**What to work on**
For the word "газетах", count the lines below that contain it. Give the number alone.

(Stored records)
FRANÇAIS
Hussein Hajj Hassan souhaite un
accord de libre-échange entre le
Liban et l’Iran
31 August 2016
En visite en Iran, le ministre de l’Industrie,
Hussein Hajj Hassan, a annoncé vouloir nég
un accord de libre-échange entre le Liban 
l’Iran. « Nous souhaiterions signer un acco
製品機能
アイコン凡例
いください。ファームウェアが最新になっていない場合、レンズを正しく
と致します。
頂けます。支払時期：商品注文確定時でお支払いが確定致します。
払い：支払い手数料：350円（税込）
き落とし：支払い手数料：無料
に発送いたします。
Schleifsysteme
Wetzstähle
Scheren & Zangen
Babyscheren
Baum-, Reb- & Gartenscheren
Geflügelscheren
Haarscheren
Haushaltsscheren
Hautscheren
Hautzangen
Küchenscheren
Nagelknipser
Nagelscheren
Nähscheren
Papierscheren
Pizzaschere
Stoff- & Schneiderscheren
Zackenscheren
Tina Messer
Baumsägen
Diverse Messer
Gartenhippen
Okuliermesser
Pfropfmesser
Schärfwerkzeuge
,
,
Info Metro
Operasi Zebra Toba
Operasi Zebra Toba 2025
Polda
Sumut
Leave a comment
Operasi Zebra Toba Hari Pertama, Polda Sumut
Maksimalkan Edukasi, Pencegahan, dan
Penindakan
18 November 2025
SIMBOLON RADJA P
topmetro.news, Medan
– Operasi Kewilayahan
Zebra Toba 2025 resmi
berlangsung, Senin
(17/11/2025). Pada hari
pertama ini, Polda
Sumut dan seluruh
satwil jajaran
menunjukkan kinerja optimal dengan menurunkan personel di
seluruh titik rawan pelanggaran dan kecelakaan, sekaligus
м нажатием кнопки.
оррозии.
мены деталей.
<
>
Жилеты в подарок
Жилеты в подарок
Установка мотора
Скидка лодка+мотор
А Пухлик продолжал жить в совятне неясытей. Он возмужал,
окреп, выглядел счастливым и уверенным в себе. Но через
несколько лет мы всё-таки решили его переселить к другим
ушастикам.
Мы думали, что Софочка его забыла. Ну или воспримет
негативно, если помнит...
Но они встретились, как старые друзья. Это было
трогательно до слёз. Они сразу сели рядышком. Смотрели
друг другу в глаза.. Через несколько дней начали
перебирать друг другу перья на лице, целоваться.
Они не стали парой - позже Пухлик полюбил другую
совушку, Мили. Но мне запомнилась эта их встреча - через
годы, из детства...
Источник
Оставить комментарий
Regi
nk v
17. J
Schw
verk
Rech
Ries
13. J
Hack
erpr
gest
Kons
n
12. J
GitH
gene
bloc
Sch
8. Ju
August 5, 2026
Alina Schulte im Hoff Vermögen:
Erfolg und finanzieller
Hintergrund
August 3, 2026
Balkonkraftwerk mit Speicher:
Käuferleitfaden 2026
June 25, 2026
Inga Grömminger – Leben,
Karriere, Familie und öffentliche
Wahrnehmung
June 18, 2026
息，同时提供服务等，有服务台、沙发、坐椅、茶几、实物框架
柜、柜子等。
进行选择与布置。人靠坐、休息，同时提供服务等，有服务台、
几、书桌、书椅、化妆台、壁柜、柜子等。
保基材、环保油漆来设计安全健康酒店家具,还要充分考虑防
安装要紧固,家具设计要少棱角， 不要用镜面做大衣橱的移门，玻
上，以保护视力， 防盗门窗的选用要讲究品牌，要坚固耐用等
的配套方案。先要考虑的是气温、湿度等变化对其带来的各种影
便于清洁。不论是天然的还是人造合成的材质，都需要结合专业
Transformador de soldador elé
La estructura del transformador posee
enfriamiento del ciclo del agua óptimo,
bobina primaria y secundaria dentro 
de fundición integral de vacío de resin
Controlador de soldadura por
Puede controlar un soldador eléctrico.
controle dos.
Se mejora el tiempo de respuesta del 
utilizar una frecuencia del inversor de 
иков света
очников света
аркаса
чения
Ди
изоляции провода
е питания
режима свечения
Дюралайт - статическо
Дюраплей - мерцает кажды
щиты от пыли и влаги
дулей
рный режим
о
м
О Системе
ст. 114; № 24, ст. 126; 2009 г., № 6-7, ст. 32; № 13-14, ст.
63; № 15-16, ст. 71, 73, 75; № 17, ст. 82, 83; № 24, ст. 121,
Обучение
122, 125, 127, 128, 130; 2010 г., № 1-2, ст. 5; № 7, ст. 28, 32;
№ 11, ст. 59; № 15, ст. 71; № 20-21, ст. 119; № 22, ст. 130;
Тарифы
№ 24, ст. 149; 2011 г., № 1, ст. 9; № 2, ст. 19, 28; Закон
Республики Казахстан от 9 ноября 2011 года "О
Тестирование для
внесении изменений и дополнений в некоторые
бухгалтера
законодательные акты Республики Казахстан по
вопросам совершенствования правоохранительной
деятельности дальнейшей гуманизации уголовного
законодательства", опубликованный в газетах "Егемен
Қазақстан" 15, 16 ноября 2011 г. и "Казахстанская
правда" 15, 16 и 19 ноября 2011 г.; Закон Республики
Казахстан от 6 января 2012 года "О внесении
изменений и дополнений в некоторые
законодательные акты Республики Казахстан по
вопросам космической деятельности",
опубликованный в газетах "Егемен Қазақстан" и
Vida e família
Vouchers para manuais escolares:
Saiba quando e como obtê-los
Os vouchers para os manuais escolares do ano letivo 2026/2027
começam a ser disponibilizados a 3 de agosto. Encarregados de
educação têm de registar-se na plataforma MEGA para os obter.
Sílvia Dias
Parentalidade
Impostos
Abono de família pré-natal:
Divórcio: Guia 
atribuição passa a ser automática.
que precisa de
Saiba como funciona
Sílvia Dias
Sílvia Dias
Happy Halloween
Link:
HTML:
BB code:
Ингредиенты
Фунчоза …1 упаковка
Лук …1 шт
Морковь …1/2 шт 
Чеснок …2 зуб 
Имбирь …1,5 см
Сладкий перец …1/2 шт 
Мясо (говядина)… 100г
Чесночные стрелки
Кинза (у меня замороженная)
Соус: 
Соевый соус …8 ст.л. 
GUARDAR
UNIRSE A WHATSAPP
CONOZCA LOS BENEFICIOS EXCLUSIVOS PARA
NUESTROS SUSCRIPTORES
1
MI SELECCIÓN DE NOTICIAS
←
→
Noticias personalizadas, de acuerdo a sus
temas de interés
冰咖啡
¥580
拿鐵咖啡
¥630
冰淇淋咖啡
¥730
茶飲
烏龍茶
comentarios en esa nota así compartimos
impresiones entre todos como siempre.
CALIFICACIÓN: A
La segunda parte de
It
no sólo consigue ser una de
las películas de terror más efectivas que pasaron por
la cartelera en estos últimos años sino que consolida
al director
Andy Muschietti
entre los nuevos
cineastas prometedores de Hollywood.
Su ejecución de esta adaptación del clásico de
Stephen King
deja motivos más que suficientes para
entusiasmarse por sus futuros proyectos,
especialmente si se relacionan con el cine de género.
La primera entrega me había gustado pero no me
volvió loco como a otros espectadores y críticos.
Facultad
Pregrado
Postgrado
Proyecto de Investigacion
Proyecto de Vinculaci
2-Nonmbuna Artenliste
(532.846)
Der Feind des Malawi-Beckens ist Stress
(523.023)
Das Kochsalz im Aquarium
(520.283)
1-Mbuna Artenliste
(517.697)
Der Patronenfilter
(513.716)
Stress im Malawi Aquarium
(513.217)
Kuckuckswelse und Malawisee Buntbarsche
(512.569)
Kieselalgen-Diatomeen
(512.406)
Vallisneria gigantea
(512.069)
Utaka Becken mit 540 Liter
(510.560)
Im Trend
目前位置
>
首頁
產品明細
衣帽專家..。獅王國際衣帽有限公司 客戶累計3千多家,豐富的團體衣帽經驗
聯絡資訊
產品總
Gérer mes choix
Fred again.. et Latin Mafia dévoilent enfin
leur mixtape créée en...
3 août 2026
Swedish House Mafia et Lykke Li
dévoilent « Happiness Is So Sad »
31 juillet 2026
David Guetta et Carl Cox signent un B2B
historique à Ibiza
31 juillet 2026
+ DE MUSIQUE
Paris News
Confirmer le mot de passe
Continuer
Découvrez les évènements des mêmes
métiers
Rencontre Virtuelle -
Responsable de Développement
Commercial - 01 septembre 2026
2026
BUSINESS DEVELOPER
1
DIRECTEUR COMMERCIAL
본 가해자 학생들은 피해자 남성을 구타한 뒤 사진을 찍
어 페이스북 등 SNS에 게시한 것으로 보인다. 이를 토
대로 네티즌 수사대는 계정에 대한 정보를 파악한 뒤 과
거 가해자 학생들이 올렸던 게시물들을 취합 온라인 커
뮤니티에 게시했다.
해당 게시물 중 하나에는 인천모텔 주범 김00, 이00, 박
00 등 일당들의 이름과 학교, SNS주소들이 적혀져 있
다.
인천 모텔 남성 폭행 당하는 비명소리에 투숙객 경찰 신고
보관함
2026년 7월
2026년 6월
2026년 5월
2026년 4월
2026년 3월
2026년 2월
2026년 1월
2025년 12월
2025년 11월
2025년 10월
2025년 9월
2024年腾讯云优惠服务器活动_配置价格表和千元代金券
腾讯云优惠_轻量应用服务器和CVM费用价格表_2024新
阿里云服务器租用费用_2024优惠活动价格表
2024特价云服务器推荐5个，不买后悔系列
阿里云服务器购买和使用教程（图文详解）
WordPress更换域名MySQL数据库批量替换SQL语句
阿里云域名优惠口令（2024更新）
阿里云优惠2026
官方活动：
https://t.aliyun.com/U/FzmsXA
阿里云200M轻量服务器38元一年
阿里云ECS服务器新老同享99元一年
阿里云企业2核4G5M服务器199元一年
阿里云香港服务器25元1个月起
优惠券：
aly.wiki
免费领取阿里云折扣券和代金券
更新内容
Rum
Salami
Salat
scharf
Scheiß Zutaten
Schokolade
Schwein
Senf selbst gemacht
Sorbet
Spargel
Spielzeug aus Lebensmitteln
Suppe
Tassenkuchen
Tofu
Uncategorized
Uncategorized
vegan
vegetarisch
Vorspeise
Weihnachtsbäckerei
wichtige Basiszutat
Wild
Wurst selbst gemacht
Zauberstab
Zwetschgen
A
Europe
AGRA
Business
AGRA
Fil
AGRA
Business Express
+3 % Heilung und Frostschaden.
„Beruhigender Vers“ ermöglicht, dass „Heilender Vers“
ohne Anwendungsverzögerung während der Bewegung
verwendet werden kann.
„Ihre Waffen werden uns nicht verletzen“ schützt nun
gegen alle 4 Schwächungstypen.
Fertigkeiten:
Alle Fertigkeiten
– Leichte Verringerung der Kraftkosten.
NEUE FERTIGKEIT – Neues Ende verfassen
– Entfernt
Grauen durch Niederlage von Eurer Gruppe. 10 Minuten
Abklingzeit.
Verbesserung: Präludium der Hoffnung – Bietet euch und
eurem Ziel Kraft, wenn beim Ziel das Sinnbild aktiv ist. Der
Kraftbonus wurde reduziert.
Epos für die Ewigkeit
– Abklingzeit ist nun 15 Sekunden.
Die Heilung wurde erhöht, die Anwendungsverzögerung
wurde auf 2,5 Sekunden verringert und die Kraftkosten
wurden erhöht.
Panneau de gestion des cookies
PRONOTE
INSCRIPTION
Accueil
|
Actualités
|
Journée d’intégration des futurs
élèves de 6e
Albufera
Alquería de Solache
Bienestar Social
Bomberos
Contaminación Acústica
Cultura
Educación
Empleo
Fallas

**Finished task**
2